(YOUR OBJECTIVE) Copy every line of the records below word for word, leaving out the pictures.

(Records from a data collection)
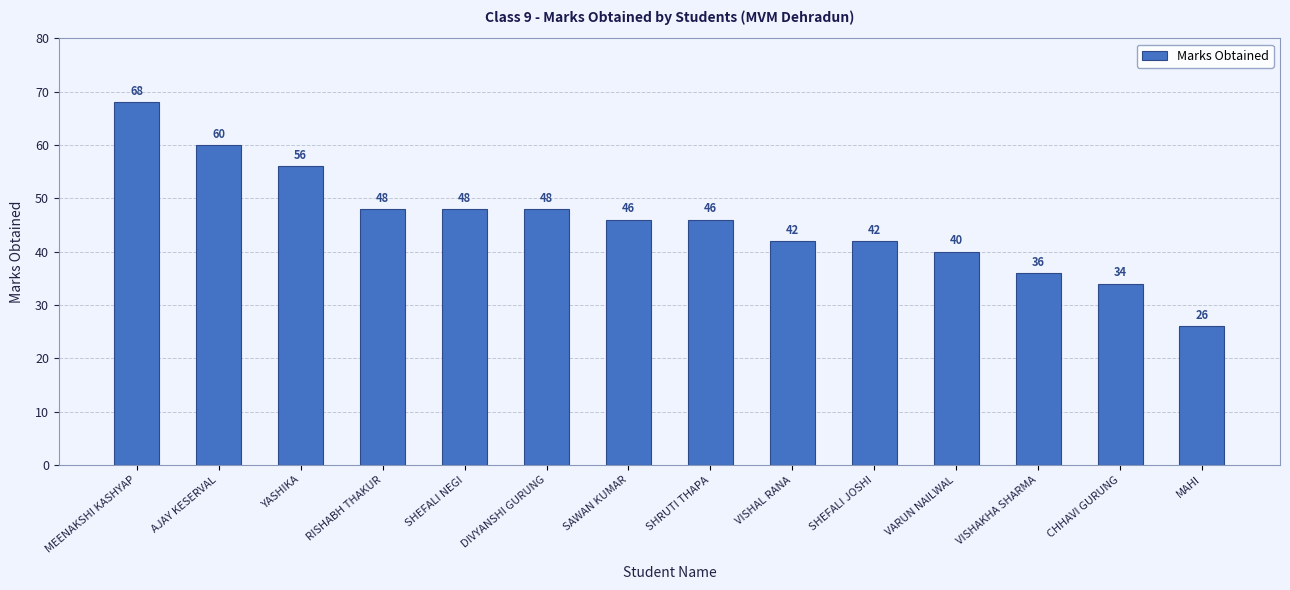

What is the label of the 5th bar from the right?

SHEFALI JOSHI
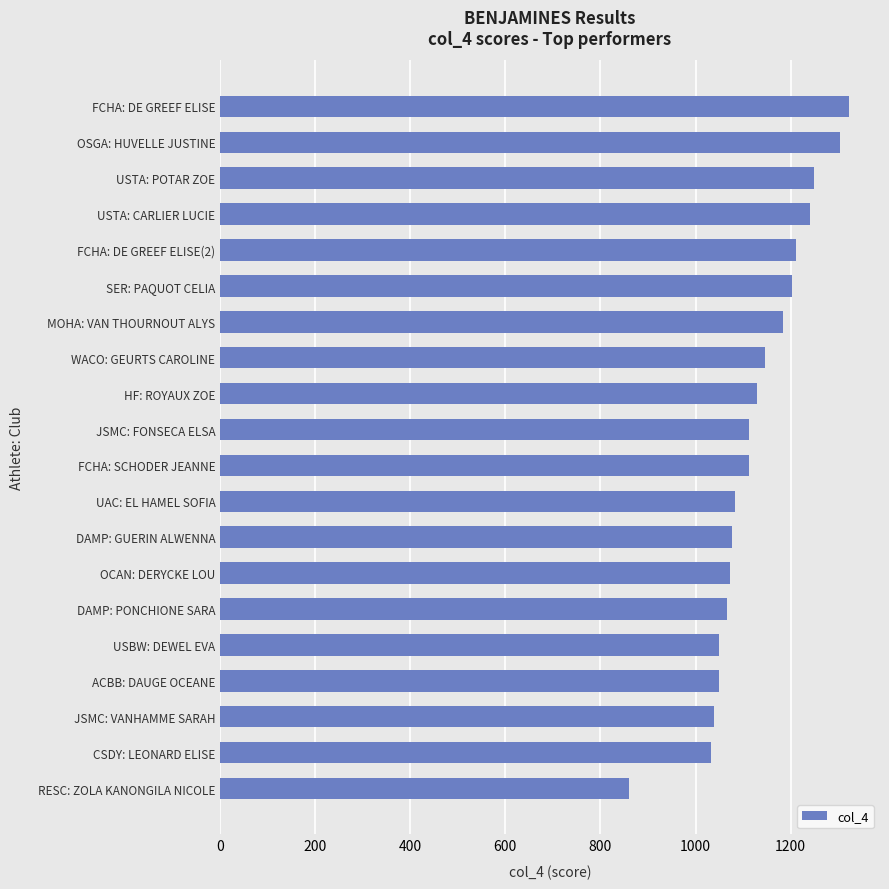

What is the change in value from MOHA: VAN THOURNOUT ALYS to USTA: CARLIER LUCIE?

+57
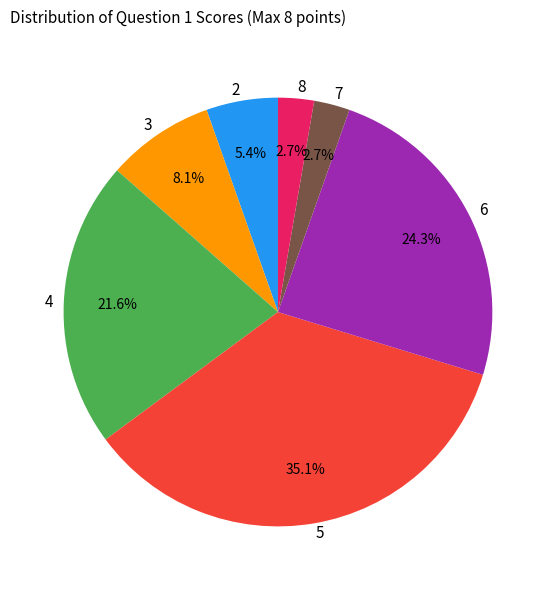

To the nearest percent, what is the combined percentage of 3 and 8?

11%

(SOLUTION TO THIS PROBLEM)
What is the label of the 5th bar from the right?

SHEFALI JOSHI

What is the change in value from MOHA: VAN THOURNOUT ALYS to USTA: CARLIER LUCIE?

+57

To the nearest percent, what is the combined percentage of 3 and 8?

11%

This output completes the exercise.